Es galt bereits als logische Konsequenz, am Montag hat Bundestrainer Julian Nagelsmann nun Tatsachen geschaffen. Joshua Kimmich beerbt den aus der Nationalmannschaft zurückgetretenen İlkay Gündoğan als Kapitän, und Marc-André ter Stegen ersetzt den ebenfalls DFB-pensionierten Manuel Neuer.
"Josh war einer der drei Kapitäne bei der EM, daher ist es logisch, dass er Kandidat Nummer eins war und ist für die Nachfolge von İlkay Gündoğan", sagte Nagelsmann auf einer Pressekonferenz in Herzogenaurach. In der Art und Weise, wie er den Job ausfüllt, sei er "ein Vorbild für die gesamte Gruppe".

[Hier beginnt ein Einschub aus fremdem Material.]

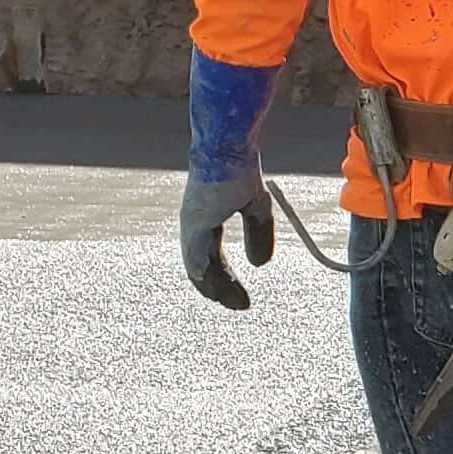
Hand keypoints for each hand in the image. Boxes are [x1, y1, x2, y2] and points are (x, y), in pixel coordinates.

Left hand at [180, 158, 276, 310]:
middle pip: (204, 266)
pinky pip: (196, 256)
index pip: (213, 257)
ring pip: (198, 266)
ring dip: (215, 287)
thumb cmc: (240, 168)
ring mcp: (193, 224)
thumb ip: (258, 234)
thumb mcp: (257, 207)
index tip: (241, 297)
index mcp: (208, 220)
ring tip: (234, 303)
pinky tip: (217, 290)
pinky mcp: (194, 222)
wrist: (229, 147)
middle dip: (222, 288)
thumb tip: (260, 264)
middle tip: (240, 306)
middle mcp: (195, 225)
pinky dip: (205, 276)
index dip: (227, 278)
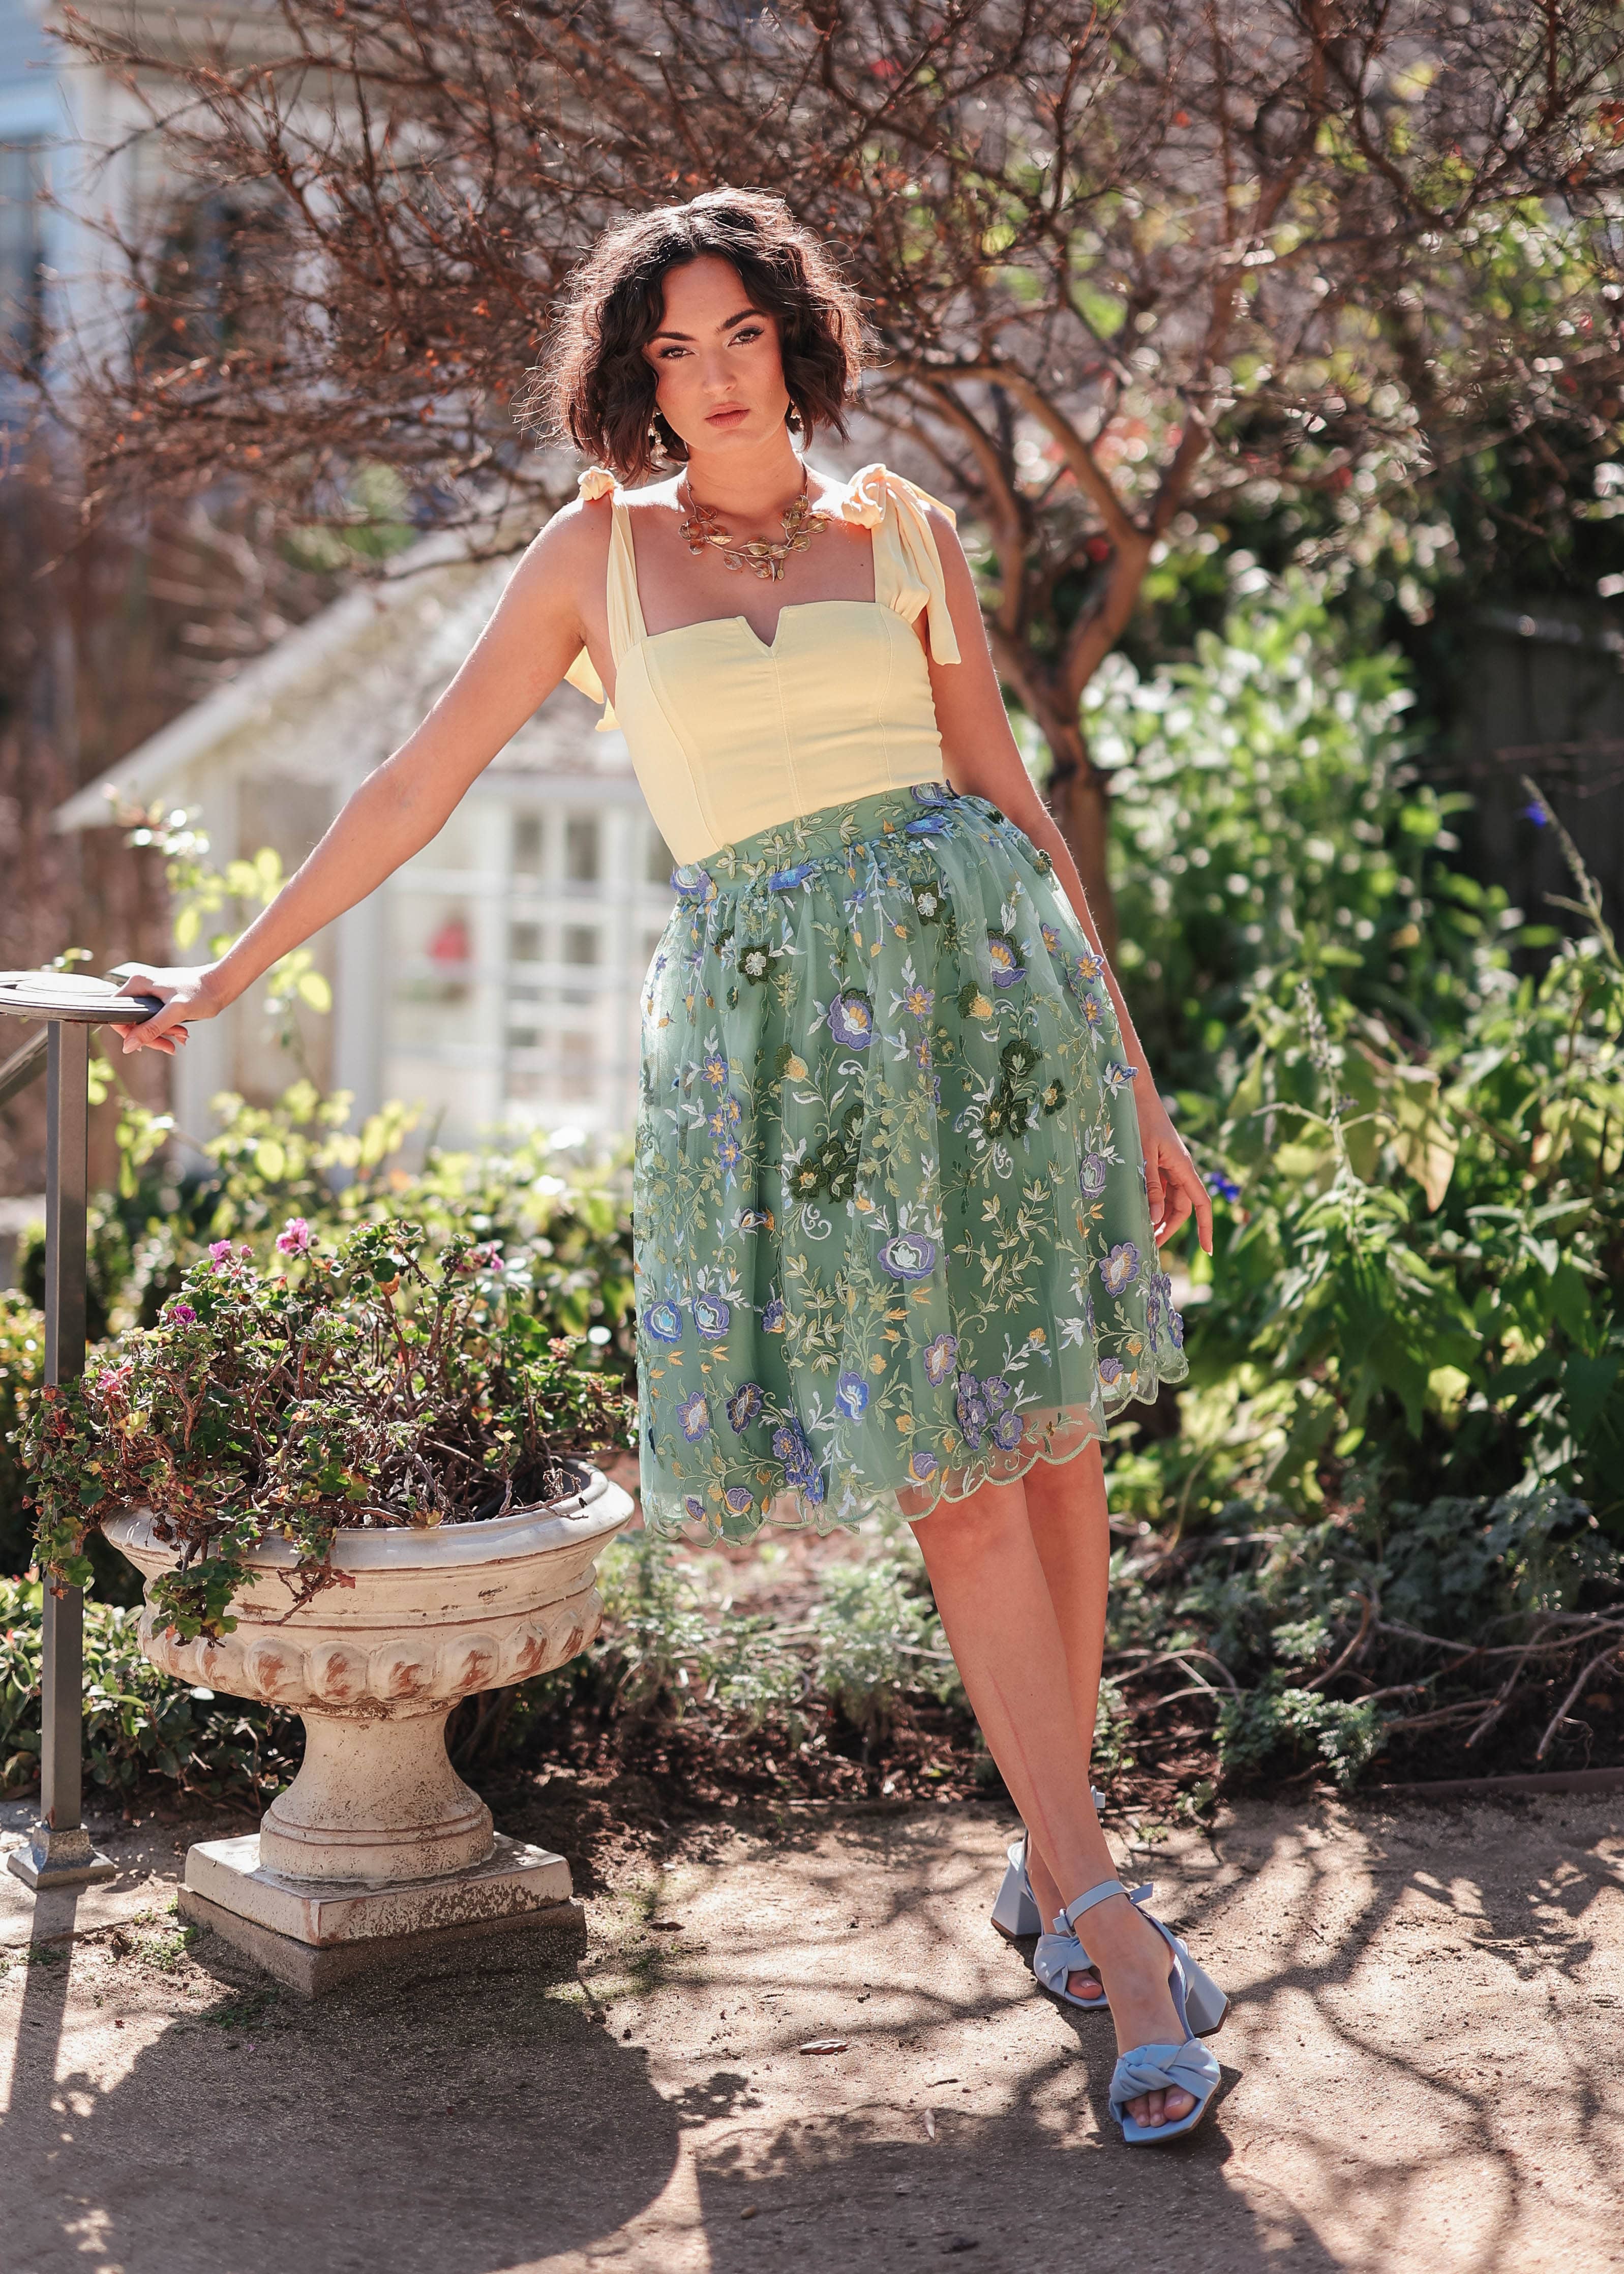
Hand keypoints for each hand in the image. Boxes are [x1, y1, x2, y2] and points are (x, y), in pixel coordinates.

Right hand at [107, 964, 224, 1056]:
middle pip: (132, 1022)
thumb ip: (152, 1028)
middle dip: (152, 1036)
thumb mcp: (176, 1012)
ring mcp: (150, 993)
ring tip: (182, 1035)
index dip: (130, 1034)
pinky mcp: (161, 1000)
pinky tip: (182, 1032)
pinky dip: (168, 1029)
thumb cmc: (202, 993)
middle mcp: (140, 987)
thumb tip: (128, 1046)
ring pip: (146, 1023)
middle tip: (171, 1043)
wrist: (222, 984)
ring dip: (163, 1034)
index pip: (117, 1015)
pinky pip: (157, 1020)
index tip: (148, 1044)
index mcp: (137, 984)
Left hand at [1135, 1081, 1211, 1254]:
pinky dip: (1152, 1203)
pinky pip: (1159, 1190)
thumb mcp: (1143, 1154)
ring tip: (1144, 1235)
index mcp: (1183, 1167)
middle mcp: (1180, 1170)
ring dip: (1160, 1218)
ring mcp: (1169, 1167)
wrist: (1137, 1095)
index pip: (1201, 1204)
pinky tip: (1140, 1213)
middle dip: (1170, 1228)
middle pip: (1182, 1207)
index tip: (1208, 1250)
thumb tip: (1155, 1217)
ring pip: (1170, 1201)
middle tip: (1152, 1247)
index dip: (1205, 1227)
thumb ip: (1149, 1185)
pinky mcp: (1158, 1164)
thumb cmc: (1142, 1120)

Bereits im Vorfeld waren die meisten von einer Beförderung Kimmichs ausgegangen. Der Bayern-Profi ist nach den Rücktritten der vier Rio-Weltmeister um İlkay Gündoğan, Manuel Neuer, Toni Kroos und Thomas Müller mit 91 Länderspielen der erfahrenste Spieler der Nationalmannschaft.
Er selbst verwies am Sonntagabend bereits darauf, dass er bereits bei der zurückliegenden Europameisterschaft Gündoğans Stellvertreter gewesen sei – und der habe ja nun aufgehört.

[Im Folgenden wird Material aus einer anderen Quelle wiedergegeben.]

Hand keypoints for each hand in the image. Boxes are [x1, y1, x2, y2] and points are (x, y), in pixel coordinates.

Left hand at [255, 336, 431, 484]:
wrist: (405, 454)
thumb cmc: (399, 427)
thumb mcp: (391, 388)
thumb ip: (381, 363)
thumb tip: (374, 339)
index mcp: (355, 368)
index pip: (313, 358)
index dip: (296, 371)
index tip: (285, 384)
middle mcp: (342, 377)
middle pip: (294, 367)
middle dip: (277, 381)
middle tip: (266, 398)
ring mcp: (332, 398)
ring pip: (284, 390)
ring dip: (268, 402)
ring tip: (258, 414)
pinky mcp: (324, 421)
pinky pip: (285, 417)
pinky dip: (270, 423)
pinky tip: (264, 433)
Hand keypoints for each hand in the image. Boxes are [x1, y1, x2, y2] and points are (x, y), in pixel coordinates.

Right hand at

Auch für Lothar Matthäus ist Joshua Kimmich "die logische und richtige Wahl", wie er in seiner Sky-Kolumne schreibt. "Sein Standing, seine Leistung und seine Erfahrung sprechen für sich. Er legt auch verbal mal den Finger in die Wunde und das darf er jetzt als Kapitän erst recht." Als dessen Stellvertreter wurden Antonio Rüdiger und Kai Havertz festgelegt. Auch das sei für Matthäus "völlig in Ordnung".
Allerdings äußert der frühere DFB-Kapitän auch Kritik an der Entscheidung von Julian Nagelsmann. Denn mit der neuen Hierarchie ist auch ein neuer Mannschaftsrat gebildet worden, der sich aus Jonathan Tah, Pascal Groß, Niclas Füllkrug und Marc-André ter Stegen zusammensetzt.

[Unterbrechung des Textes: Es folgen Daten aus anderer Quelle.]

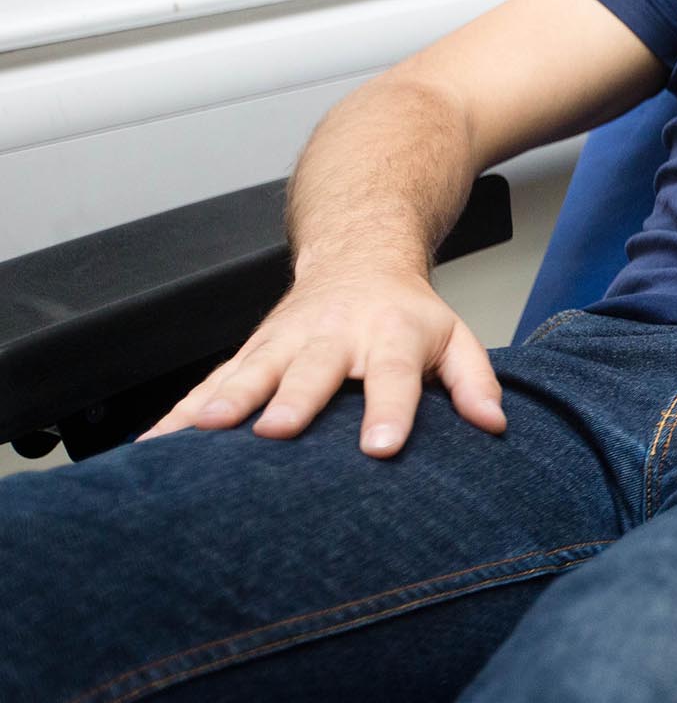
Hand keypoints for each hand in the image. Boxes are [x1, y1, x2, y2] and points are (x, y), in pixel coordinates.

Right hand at [137, 269, 505, 456]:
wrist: (358, 254)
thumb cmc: (408, 313)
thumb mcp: (455, 338)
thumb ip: (474, 382)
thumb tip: (494, 425)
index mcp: (392, 336)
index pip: (395, 377)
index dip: (389, 412)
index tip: (380, 449)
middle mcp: (335, 336)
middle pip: (314, 371)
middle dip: (293, 400)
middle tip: (276, 431)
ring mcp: (287, 341)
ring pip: (252, 371)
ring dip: (227, 400)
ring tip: (202, 431)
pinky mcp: (252, 351)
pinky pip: (213, 383)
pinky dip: (182, 412)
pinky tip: (155, 446)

Ihm falle auf, schreib Matthäus, "dass kein richtig junger Spieler mit mehr Verantwortung ausgestattet wurde". Wie etwa Jamal Musiala. "Ein Spieler dieser Generation spricht eine andere Sprache als die knapp Dreißigjährigen."
Eine solche Berufung wäre auch mit Blick auf die Zukunft "eine sehr wertvolle Erfahrung" gewesen, schreibt der 63-Jährige weiter, Musiala "hätte Themen aus den Sitzungen in den Kreis der Jüngeren getragen". Das finde er "etwas schade", ansonsten könne er die Wahl aber "grundsätzlich nachvollziehen".
Nagelsmann sieht sich nun mit der Aufgabe konfrontiert, einen erneuten Umbruch zu moderieren. In Abwesenheit von Spielern wie Thomas Müller muss sich auch intern ein neues Gefüge bilden. Mit seinem 710. Spiel ist er am Wochenende zum Bayern-Rekordspieler avanciert. Dass Müller noch dazu wieder seine Leistung bringt, hat für Lothar Matthäus vor allem mit dem Trainer zu tun.
"Müller hatte nur ein Problem und das war Thomas Tuchel und sein Satz, dass das 'Kein Thomas-Müller-Spiel' sei", schreibt der Sky-Experte. "Entweder Kompany hat das von alleine mitbekommen oder man hat ihm gesagt, dass er sowohl Thomas als auch alle andere besser mitnehmen muss, wenn die generelle Stimmung wieder gut werden soll."
Matthäus zufolge habe eben jene Stimmung in den vergangenen Jahren "gelitten". Der ehemalige Sportvorstand Oliver Kahn sowie Tuchel "waren einfach nicht die Menschenfänger, die es bei Bayern braucht, damit 'Mia-san-Mia' gelebt wird und nicht nur auf dem Trikot steht". Sowohl den Mitarbeitern als auch den Spielern mache der Tag an der Säbener Straße "jetzt wieder mehr Freude als noch vor kurzem".